The da Vinci Xi, Si and S Surgical Systems are used across a spectrum of minimally invasive procedures at PRMC including cardiac and thoracic surgery, urologic surgery, gynecologic surgery and general surgery. Since 2007, nearly 1,800 Delmarva patients have benefitted from the revolutionary technology available at PRMC.

 

“The Xi also offers an aerodynamic profile, which allows us to better position it during connection to the patient and ultimately a more precise surgery,” said urologist and surgeon Mark Shimko, MD, PILARS Medical Director.  “Another outstanding benefit is that the new robot is easier for surgeons to manipulate, and it provides a simulator that allows virtual education/training and the opportunity for self-assessment and evaluation.  These are all significant advancements that will help to improve surgical performance and patient outcomes.”  

 

The Latest Treatment Methods

Wouldn’t it be wonderful if your body’s own natural defenses could fight cancer? Well, that’s exactly what happens when immunotherapy is administered. This new treatment method allows the immune system to recognize and battle the disease.

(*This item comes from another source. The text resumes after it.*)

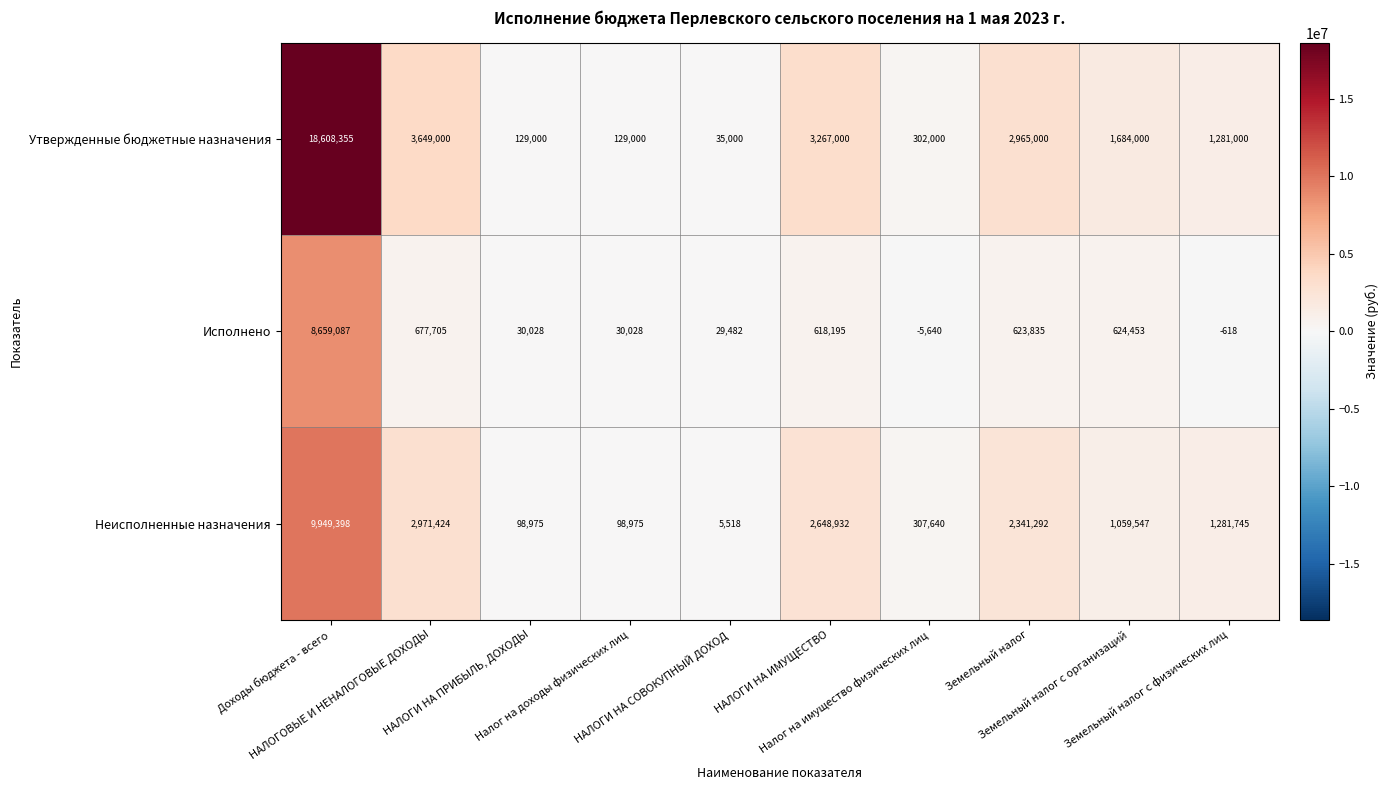

What is the average value of the Утвержденные бюджетные назначения series?

3204936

According to Feras Abdul Khalek, MD, a medical oncologist with the Richard A. Henson Cancer Institute, immunotherapy has shown positive results against many types of cancer, including melanoma, lung cancer, head and neck cancers, kidney and bladder cancers and lymphomas. 

“The nice thing about it is that it doesn’t have the side effects that standard chemotherapy has such as nausea, vomiting and extreme fatigue,” he said. “Overall, it’s very well tolerated.”

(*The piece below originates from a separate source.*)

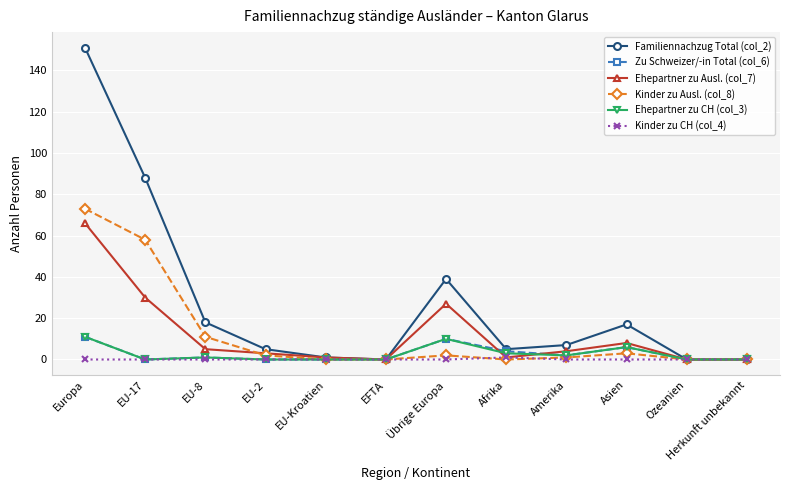

How many distinct data groups are displayed?

6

With immunotherapy, drugs are administered via IV over the course of either two or three weeks, depending on the medication. Eligibility is determined by a combination of molecular tests on the patient’s cancer specimen and clinical factors such as if the patient has previously undergone treatment.

The success is variable depending on the type of cancer the patient has, Dr. Abdul Khalek said, but overall it can cause a 10 to 20 percent durable response in metastatic, Stage IV, cancer.